§ **Excerpt to read**:

How Do Student Credit Cards Work?
Learn more about student credit cards, how they’re different from traditional credit cards, and their features and benefits
Congrats! You’re at a point in life that comes with some pretty great firsts. And one of those might be thinking about getting your first credit card. That’s important since building a credit history now could help later on with things like applying for a car loan, qualifying for a mortgage and even getting a job.
Building your credit now as a student just might put you ahead of the game when you graduate. Read on to learn more about student credit cards and how they’re different from other credit cards.
What Is a Student Credit Card?
As the name implies, it’s a credit card designed for college students who may have little or no credit history. But you can use it to make purchases in person and online, just like you can with a traditional credit card.
If you use your student card responsibly by doing things like making on-time payments, that information may be reported to the three major credit bureaus—Equifax®, Experian™ and TransUnion®. Over time, with continued responsible use, that information can add up. Specifically, it can help show lenders that you may be ready to handle other types of loans.
To qualify for a student card, you first need to meet certain requirements. You’ll need to be at least 18 to apply—that’s according to the Credit CARD Act of 2009. And if you’re under 21, lenders may require you to have a co-signer or proof that you’re able to make regular payments.

§ **Required actions**:
[a] Retype everything in the article on student credit cards from "What Is a Student" down to "traditional credit card.".
[b] Rewrite the paragraph of the article on student credit cards that begins "To qualify for a student card" as a short bulleted list that keeps its main facts.
[c] Carry on the article on student credit cards, starting after its final paragraph.

§ **Source data**:
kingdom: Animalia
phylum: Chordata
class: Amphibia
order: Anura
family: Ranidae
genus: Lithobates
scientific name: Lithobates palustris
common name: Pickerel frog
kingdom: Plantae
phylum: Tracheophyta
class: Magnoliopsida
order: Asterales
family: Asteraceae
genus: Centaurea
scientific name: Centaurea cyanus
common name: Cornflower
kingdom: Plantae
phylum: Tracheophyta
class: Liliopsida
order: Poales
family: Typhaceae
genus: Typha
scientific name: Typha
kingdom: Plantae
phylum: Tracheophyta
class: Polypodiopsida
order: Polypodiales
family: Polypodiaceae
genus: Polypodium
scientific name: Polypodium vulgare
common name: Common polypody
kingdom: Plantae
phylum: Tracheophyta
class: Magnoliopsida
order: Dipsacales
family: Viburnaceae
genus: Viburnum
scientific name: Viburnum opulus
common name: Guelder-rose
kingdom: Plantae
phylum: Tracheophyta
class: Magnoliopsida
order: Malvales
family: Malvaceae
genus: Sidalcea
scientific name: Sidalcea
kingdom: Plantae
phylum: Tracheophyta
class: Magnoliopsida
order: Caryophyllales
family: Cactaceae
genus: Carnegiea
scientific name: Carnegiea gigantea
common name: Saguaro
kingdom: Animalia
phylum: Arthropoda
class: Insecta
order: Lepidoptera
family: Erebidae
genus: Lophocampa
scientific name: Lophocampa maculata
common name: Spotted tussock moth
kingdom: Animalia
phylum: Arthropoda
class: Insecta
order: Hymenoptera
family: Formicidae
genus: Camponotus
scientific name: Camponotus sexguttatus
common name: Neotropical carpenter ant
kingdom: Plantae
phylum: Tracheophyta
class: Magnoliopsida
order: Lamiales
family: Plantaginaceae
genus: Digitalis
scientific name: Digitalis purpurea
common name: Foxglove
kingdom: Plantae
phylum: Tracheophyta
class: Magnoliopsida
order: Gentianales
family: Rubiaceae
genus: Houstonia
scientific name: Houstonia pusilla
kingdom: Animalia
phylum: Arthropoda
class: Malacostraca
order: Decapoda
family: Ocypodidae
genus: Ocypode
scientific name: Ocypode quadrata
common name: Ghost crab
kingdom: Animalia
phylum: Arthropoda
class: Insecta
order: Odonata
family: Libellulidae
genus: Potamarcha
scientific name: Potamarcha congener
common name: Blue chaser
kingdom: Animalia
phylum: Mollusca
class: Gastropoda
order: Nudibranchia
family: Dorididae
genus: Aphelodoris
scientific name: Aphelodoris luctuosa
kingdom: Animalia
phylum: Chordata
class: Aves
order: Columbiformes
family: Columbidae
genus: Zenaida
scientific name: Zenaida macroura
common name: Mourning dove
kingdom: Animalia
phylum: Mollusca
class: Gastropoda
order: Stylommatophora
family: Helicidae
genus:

§ **Set of answers**:
[a]
What Is a Student Credit Card?
As the name implies, it’s a credit card designed for college students who may have little or no credit history. But you can use it to make purchases in person and online, just like you can with a traditional credit card.

[b]
- Applicants must meet certain requirements to qualify for a student card.
- Under the Credit CARD Act of 2009, applicants must be at least 18.
- Lenders may require applicants under 21 to have a co-signer or proof that they can make regular payments.

[c]
Since college students are generally pretty busy and can’t all have full-time jobs, there are multiple ways to provide this proof. They include money from personal income, interest or dividends, public assistance, or somebody else’s income that’s regularly used to pay your expenses. Some lenders may also require you to be enrolled in college.
Differences Between a Student Credit Card and Other Credit Cards
When used responsibly, both student cards and traditional cards can be good choices for helping you build your credit. But student credit cards usually have some important features that are designed with students in mind. With a student card, you might find the following:
- Lower credit limit. You may have a lower credit limit compared with a traditional card. After you build a history using your credit responsibly, your credit card company may consider increasing your limit.
- Higher interest rate. Because you haven’t had a chance to demonstrate your creditworthiness yet, some lenders may see giving you a card as potentially risky. For that reason, the interest rate, or APR, on your card may be higher.
- Rewards—but on a smaller scale. Some student cards may come with rewards like cash back for certain types of purchases. (Great, right?) But traditional cards may offer even more. They could include bigger rewards, sign-up bonuses and other special perks.
- Benefits designed for students. With your student card, you may get special benefits, like credits for subscriptions to streaming services, when you pay your bill on time.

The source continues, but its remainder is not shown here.